Avete voglia di respirare aria pura? Beh, la notizia più normale viene da un maestro del giornalismo economico come Ferruccio De Bortoli, per 12 anni direttore del Corriere della Sera, per cinque anche de IlSole24Ore. Sta per uscire un suo libro – Poteri forti (o quasi) – in cui ad un certo punto, quasi distrattamente scrive: “L’allora ministra delle Riforme, nel 2015, non ebbe problemi a rivolgersi direttamente all’amministratore delegato di Unicredit. Maria Elena Boschi chiese quindi a Federico Ghizzoni di valutare una possibile acquisizione di Banca Etruria. La domanda era inusuale da parte di un membro del governo all’amministratore delegato di una banca quotata. Ghizzoni, comunque, incaricò un suo collaboratore di fare le opportune valutazioni patrimoniali, poi decise di lasciar perdere”.

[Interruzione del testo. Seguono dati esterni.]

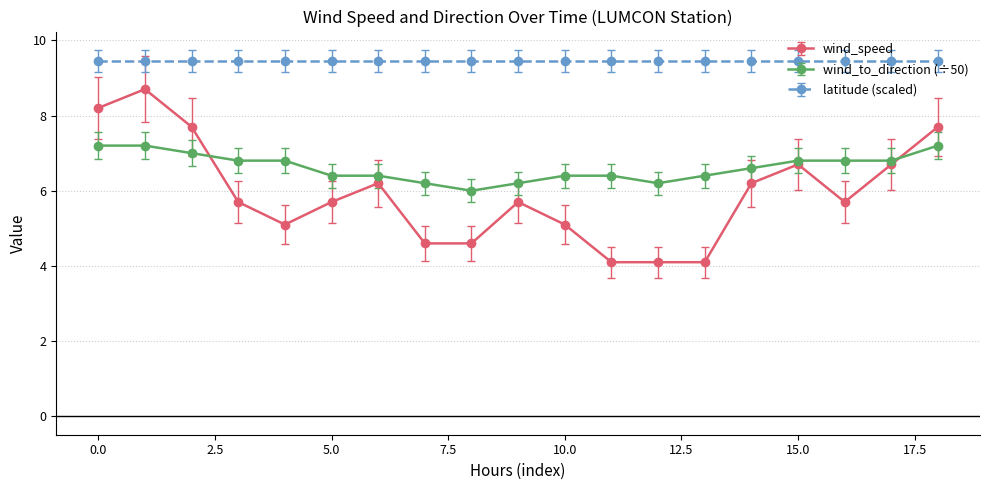

Does the chart have visible grid lines?

Yes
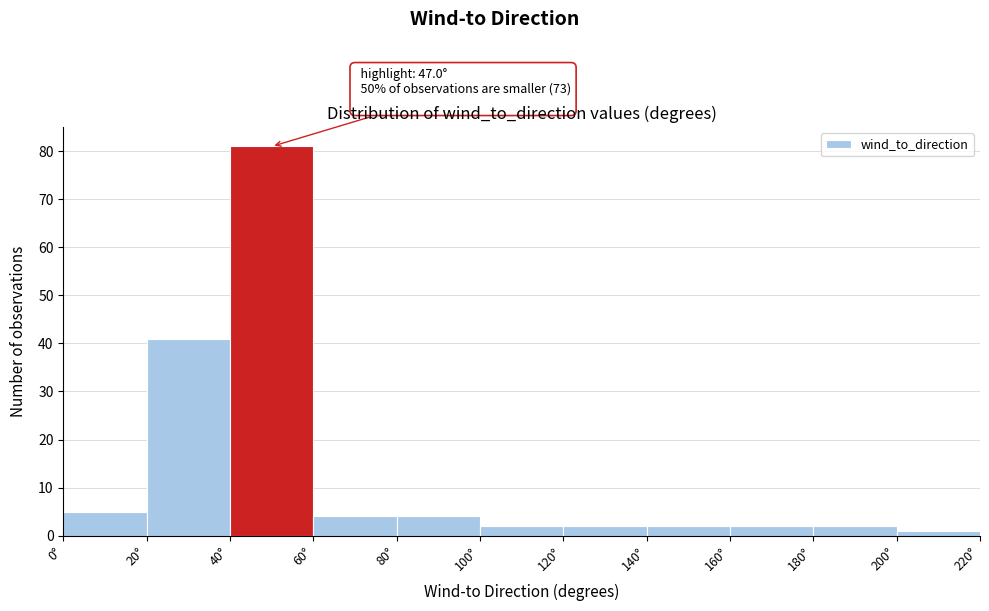

Over which range of the x-axis is the bar tallest?

40 to 60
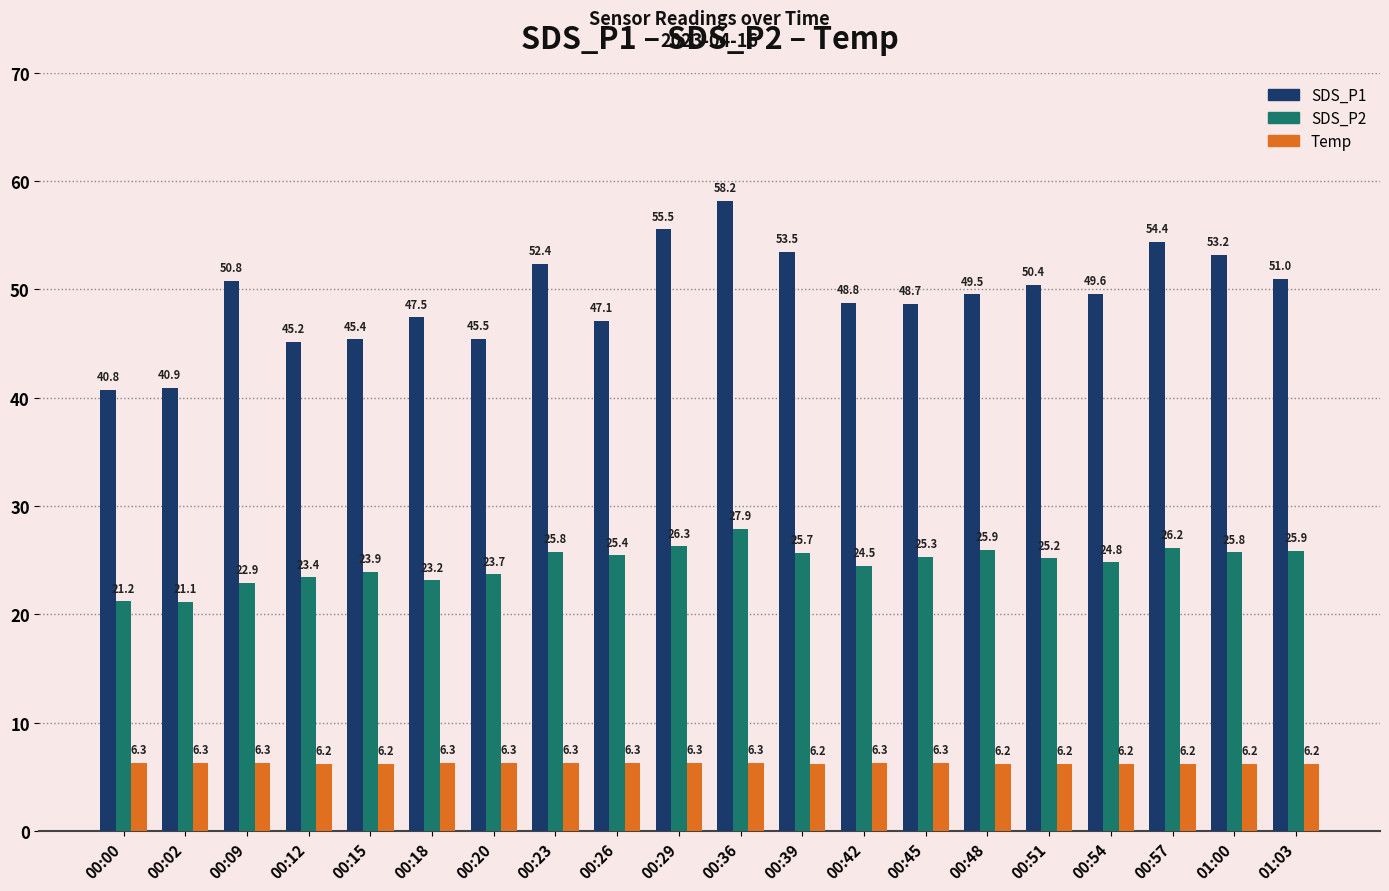

What is the smallest value displayed?

6.2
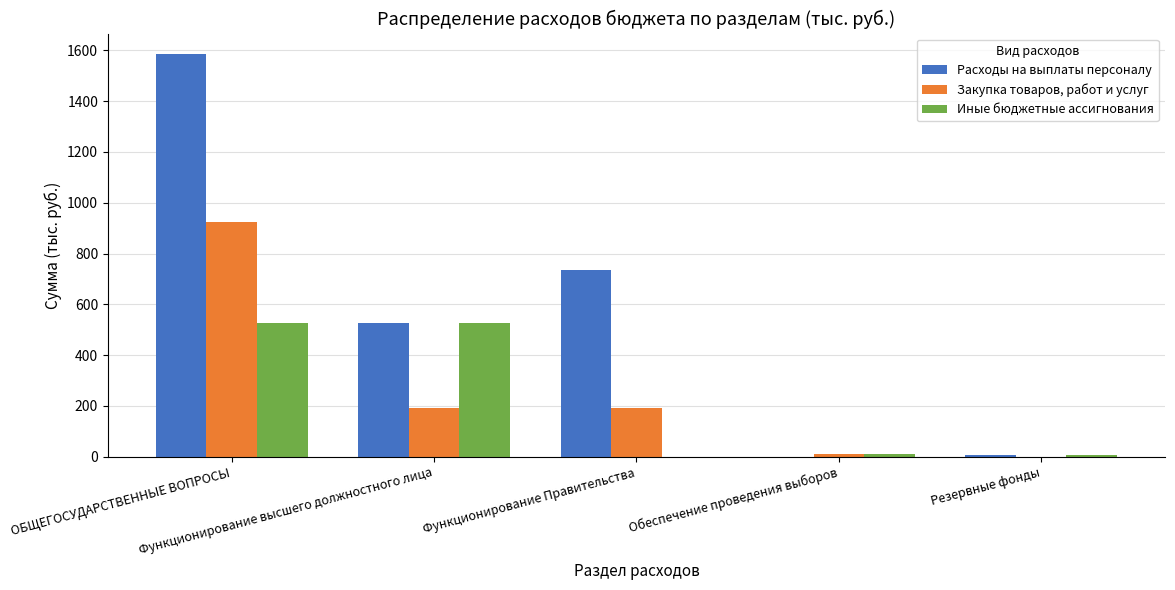

Does the chart contain stacked bars?

No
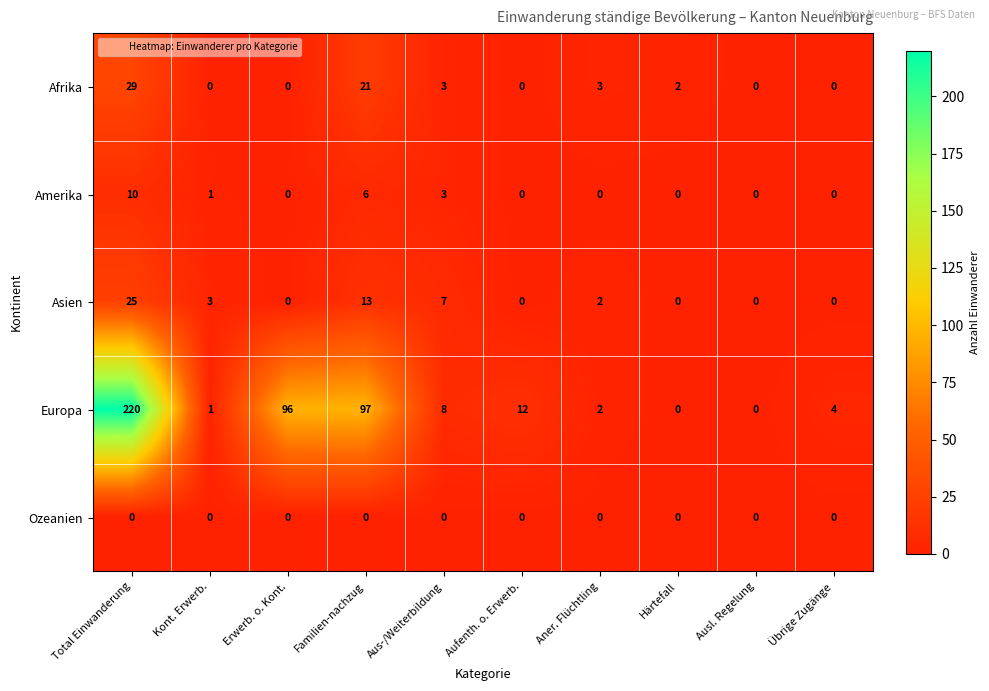

How many series are shown in this chart?

5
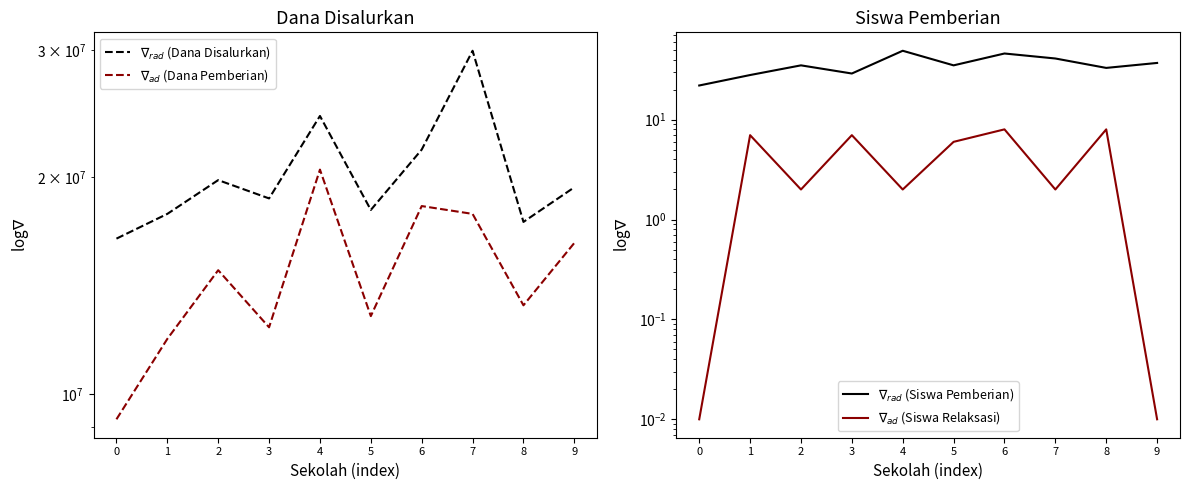

How many lines are shown in the chart?

4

E’ il momento in cui il caso della banca di papà Boschi (era il vicepresidente, non un impiegatuccio) sta per esplodere, con la richiesta della Banca d’Italia di commissariarla. Non che in Italia manchino i modi, alla classe politica, di trovare soluzioni alle crisi bancarie, ma la procedura istituzionale è ormai codificata, come ricorda l’ottimo Giorgio Meletti su Il Fatto Quotidiano: “Nei momenti di difficoltà di una banca è normale che i vertici del sistema, cioè il governo e la Banca d’Italia, chiedano riservatamente a un istituto più grande e più sano di intervenire per salvare la banca in crisi. Lo fanno di regola (non sempre) seguendo uno specifico galateo istituzionale. Le moral suasion emergenziali vengono fatte, con formale delicatezza, dal ministro dell’Economia e dal governatore della Banca d’Italia. Nei casi più drammatici scende in campo il presidente del Consiglio. Nei casi tragici può scendere in campo, in modo riservatissimo, anche il Quirinale. Non è un mistero che seguendo questo specifico cerimoniale il governo ha cercato a lungo e invano di convincere Intesa Sanpaolo a intervenire sul Monte dei Paschi”.

Tutt’altra cosa, ovviamente, è una figlia ministro che intercede per la banca di papà... Anche nel capitalismo più sfrenato, infatti, si cerca di stabilire un confine ai conflitti di interesse.

Per la cronaca, Maria Elena Boschi ha annunciato querela contro De Bortoli. Federico Ghizzoni tace (è prassi, per un banchiere). Voi a chi credereste?